Wi-Fi’ları hayatımızın her noktasında görmek mümkün. İnternet muhtaçlığımızı sağlayan kablosuz ağlar, bir anten aracılığıyla yaydıkları sinyalleri telefonumuza yollayarak bilgi alışverişini sağlıyorlar. Bundan evvel Wi-Fi ağlarının sıhhat üzerinde bir tesiri olmadığı düşünülmüş olsa da, yayınlanan çalışma sonucunda ziyadesiyle yanıldığımız kanıtlandı.
Tekrarlanan Wi-Fi çalışmaları, Wi-Fi’ın oksidatif gerilim, sperm/testiküler hasara ve elektroensefalografik değişiklikler, apoptoz (programlanmış hücre ölümü), hücresel DNA hasarı, endokrin değişiklikler ve çok kalsiyum yüklenmesi üzere tesirleri içeren nöropsikiyatrik yan tesirlerini ortaya çıkarttı. Bu yan tesirlerin hepsi, birebir vakitte öbür elektromanyetik alanlar sebebiyle de gerçekleşebiliyor. Bu sebepten ötürü bu elektromanyetik alan tesirlerinin her biri Wi-Fi ve öteki mikrodalga frekansı elektromanyetik alanlarının tesirleri olarak da kıymetlendirilebilir. Pekala, ziyadesiyle önemli problemleri olduğunu daha buradan aşikâr eden Wi-Fi’ın ziyanlarını biraz daha kolaya indirgersek nelerle karşı karşıyayız?

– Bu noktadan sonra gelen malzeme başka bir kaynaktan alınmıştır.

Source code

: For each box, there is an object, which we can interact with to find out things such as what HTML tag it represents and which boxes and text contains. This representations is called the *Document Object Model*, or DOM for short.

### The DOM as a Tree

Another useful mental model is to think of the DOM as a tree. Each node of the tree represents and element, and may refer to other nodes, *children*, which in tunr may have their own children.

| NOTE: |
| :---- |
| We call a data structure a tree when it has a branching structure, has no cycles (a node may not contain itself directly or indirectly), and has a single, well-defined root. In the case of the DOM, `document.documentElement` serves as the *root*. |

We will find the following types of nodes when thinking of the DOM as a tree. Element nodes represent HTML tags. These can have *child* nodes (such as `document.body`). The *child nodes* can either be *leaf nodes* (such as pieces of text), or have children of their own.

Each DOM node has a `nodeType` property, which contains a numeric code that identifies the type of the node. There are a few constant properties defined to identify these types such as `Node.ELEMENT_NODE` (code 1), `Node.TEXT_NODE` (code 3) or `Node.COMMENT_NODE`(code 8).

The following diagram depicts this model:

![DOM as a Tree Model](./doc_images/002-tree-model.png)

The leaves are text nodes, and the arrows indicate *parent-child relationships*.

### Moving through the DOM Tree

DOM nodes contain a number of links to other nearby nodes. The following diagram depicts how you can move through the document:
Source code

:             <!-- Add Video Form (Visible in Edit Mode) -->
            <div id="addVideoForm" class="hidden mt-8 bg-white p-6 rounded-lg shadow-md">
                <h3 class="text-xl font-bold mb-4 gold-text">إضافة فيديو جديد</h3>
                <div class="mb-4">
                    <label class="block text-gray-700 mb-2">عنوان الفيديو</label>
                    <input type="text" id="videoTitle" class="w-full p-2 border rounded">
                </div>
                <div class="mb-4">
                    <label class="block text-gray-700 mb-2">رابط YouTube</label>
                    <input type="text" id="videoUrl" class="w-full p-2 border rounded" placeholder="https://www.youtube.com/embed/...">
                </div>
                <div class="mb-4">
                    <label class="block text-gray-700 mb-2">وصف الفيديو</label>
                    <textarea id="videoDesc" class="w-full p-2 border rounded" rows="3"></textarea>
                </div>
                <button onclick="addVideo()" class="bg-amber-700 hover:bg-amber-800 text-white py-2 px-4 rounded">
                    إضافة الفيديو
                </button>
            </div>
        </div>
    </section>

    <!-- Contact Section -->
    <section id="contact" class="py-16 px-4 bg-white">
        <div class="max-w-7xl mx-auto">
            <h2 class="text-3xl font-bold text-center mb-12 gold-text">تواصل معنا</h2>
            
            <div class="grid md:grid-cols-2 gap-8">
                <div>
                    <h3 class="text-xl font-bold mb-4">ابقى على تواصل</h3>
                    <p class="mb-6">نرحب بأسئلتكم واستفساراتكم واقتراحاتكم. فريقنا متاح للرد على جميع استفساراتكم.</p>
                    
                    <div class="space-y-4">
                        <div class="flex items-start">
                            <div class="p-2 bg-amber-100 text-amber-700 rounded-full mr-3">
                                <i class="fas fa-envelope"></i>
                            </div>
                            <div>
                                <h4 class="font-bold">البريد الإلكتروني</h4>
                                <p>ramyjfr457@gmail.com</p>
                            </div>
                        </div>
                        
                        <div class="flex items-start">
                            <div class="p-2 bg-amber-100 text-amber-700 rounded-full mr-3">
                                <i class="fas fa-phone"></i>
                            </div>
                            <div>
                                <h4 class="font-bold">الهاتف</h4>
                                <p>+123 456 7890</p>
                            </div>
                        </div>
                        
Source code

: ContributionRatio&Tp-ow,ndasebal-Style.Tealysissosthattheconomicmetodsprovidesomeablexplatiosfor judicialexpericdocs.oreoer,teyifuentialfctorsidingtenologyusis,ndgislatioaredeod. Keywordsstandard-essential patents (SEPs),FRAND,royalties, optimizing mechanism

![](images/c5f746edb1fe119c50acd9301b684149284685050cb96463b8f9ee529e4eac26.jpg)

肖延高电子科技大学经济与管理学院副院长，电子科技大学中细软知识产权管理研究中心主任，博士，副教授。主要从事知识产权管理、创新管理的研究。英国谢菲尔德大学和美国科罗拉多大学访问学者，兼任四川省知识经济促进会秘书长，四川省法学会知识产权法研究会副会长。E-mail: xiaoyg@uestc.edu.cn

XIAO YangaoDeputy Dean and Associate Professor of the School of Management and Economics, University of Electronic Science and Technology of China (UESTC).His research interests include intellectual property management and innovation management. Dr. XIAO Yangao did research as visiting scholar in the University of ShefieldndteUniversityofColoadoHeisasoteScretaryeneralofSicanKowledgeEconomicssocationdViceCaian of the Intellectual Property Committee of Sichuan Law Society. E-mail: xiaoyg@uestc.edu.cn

Öncelikle erkek bayan ayrımı olmaksızın üreme organlarına ziyan veren, hatta bayanlarda düşük ihtimalini de artıran elektromanyetik alanlar, bu tesirlerinin yanı sıra östrojen ve progestojen düzeylerinde de değişikliklere sebep olabiliyor. Ayrıyeten hücresel DNA hasarına da yol açabilen manyetik alanlar, muhakkak eserler aracılığıyla direkt olarak DNA’ya saldırabiliyor ve genetik bozukluklara sebep olabiliyor.
Bu ve bunun üzere onlarca hasarı inceleyen çalışmanın en çarpıcı noktası ise Wi-Fi ve öteki elektromanyetik alanların bilhassa gençler üzerinde daha tesirli olabileceği gerçeğiydi. Bunun sebebi ise kafataslarının küçük olması ve yetişkinlere nazaran daha ince bir yapıya sahip olmasından kaynaklanıyordu. Bunun yanı sıra embriyonik kök hücre yoğunluğu çocuklarda daha fazla olduğu için, bu hücrelerin belirtilen manyetik alanlara maruz kalmaları kanser üzere çok daha büyük sıkıntıları doğurabiliyor.
Sonuç olarak gün geçtikçe daha fazla Wi-Fi noktaları oluşturuluyor ve daha fazla manyetik alan ortaya çıkıyor. Bunun sonucu olarak da Wi-Fi temaslarına isteğimiz olmadığı halde maruz kalıyoruz ve bu manyetik alanlar her geçen gün sıhhatimizi daha da makûs bir hale getiriyor.
En kolay haliyle açıklamaya çalıştığımız araştırmanın ayrıntılı halini incelemek isterseniz bu temas aracılığıyla makaleye ulaşabilirsiniz.